Endocrine Abstracts

Cumulus cells are a group of specialized granulosa cells that surrounds oocytes and are critical for female fertility. During ovulation, cumulus cells need to be expanded systematically in order to support the maturation, ovulation and fertilization of oocytes, whereas their apoptosis will result in the decline of fertilization rate and pregnancy outcome. However, the molecules as well as their signalings involved in the control of cumulus cell-oocyte complex (COC) expansion are complicated and await more studies. By analyzing several microarray and RNA-seq datasets, we intriguingly noticed that BMP8 expression in cumulus cells was positively correlated to human oocyte maturation and zygote developmental competence.

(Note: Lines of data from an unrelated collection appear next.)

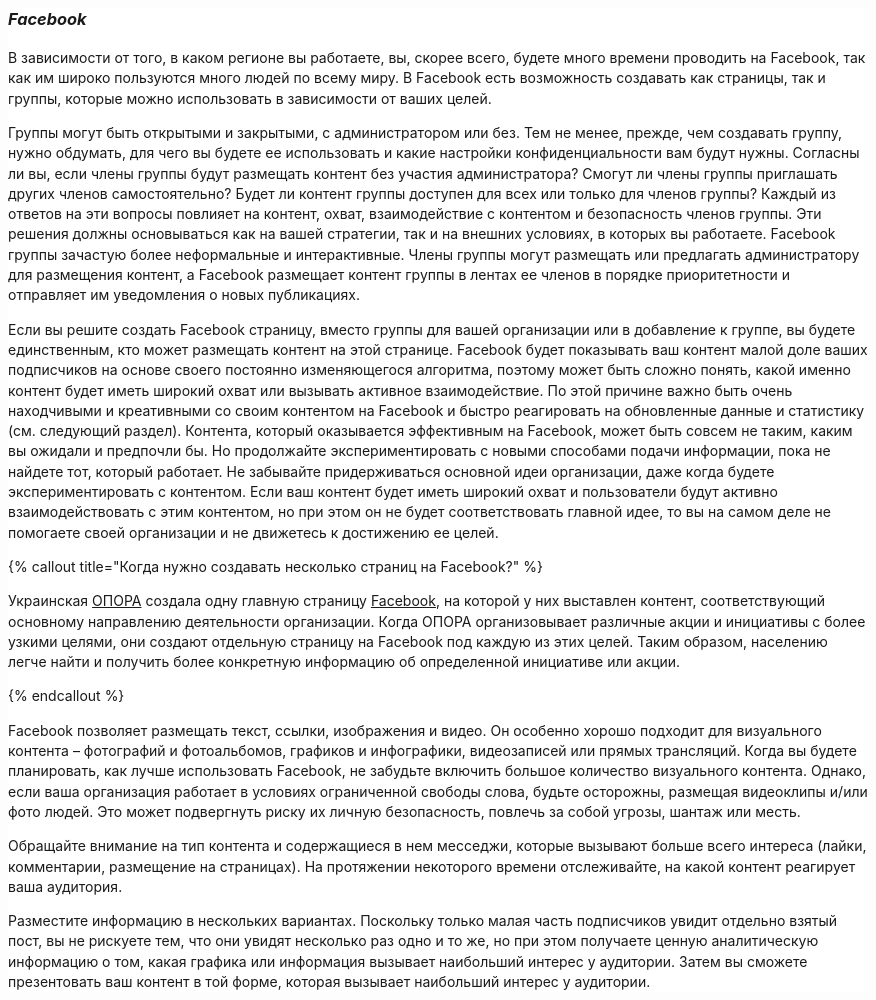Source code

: ### _Facebook_

В зависимости от того, в каком регионе вы работаете, вы, скорее всего, будете много времени проводить на Facebook, так как им широко пользуются много людей по всему миру. В Facebook есть возможность создавать как страницы, так и группы, которые можно использовать в зависимости от ваших целей.

Группы могут быть открытыми и закрытыми, с администратором или без. Тем не менее, прежде, чем создавать группу, нужно обдумать, для чего вы будете ее использовать и какие настройки конфиденциальности вам будут нужны. Согласны ли вы, если члены группы будут размещать контент без участия администратора? Смогут ли члены группы приглашать других членов самостоятельно? Будет ли контент группы доступен для всех или только для членов группы? Каждый из ответов на эти вопросы повлияет на контент, охват, взаимодействие с контентом и безопасность членов группы. Эти решения должны основываться как на вашей стратегии, так и на внешних условиях, в которых вы работаете. Facebook группы зачастую более неформальные и интерактивные. Члены группы могут размещать или предлагать администратору для размещения контент, а Facebook размещает контент группы в лентах ее членов в порядке приоритетности и отправляет им уведомления о новых публикациях.

Если вы решите создать Facebook страницу, вместо группы для вашей организации или в добавление к группе, вы будете единственным, кто может размещать контент на этой странице. Facebook будет показывать ваш контент малой доле ваших подписчиков на основе своего постоянно изменяющегося алгоритма, поэтому может быть сложно понять, какой именно контент будет иметь широкий охват или вызывать активное взаимодействие. По этой причине важно быть очень находчивыми и креативными со своим контентом на Facebook и быстро реагировать на обновленные данные и статистику (см. следующий раздел). Контента, который оказывается эффективным на Facebook, может быть совсем не таким, каким вы ожидали и предпочли бы. Но продолжайте экспериментировать с новыми способами подачи информации, пока не найдете тот, который работает. Не забывайте придерживаться основной идеи организации, даже когда будете экспериментировать с контентом. Если ваш контент будет иметь широкий охват и пользователи будут активно взаимодействовать с этим контентом, но при этом он не будет соответствовать главной идее, то вы на самом деле не помогаете своей организации и не движетесь к достижению ее целей.

{% callout title="Когда нужно создавать несколько страниц на Facebook?" %}

Украинская [ОПОРА](https://www.oporaua.org/en) создала одну главную страницу [Facebook](https://www.facebook.com/cn.opora/), на которой у них выставлен контент, соответствующий основному направлению деятельности организации. Когда ОПОРА организовывает различные акции и инициативы с более узкими целями, они создают отдельную страницу на Facebook под каждую из этих целей. Таким образом, населению легче найти и получить более конкретную информацию об определенной инициативе или акции.

{% endcallout %}

Facebook позволяет размещать текст, ссылки, изображения и видео. Он особенно хорошо подходит для визуального контента – фотографий и фотоальбомов, графиков и инфографики, видеозаписей или прямых трансляций. Когда вы будете планировать, как лучше использовать Facebook, не забудьте включить большое количество визуального контента. Однако, если ваша организация работает в условиях ограниченной свободы слова, будьте осторожны, размещая видеоклипы и/или фото людей. Это может подвергнуть риску их личную безопасность, повлечь за собой угрозы, шантаж или месть.

Обращайте внимание на тип контента и содержащиеся в нем месседжи, которые вызывают больше всего интереса (лайки, комментарии, размещение на страницах). На протяжении некоторого времени отслеживайте, на какой контент реагирует ваша аудитория.

Разместите информацию в нескольких вариантах. Поскольку только малая часть подписчиков увидит отдельно взятый пост, вы не рискуете тем, что они увидят несколько раз одно и то же, но при этом получаете ценную аналитическую информацию о том, какая графика или информация вызывает наибольший интерес у аудитории. Затем вы сможете презентовать ваш контент в той форме, которая вызывает наибольший интерес у аудитории.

Using a rat superovulation model, we found that Bmp8 transcripts were up-regulated by the luteinizing hormone signaling and were abundant in cumulus cells of pre-ovulatory follicles. Furthermore, BMP8 treatment can induce COC expansion as well as the expression of COC expansion-related genes. Hoechst-propidium iodide double staining further revealed that BMP8 can decrease cumulus cell apoptosis in ovulated COCs. BMP8 can induce the phosphorylation of both SMAD1/5/8 and SMAD2/3 in isolated COCs. Signaling dissection by inhibitors further indicated that blockage of SMAD2/3 pathway can impair BMP8-induced COC expansion, whereas blockage of either SMAD1/5/8 pathway or SMAD2/3 pathway dampens the protective role of BMP8 against cumulus cell apoptosis, indicating that both pathways are needed for BMP8-mediated cumulus cell survival. Taken together, our data demonstrated that BMP8 sustains both expansion and survival of cumulus cells through different SMAD downstreams. With these capabilities, BMP8 can contribute to the maintenance of oocyte quality and this may have clinical applications when doing in vitro fertilization.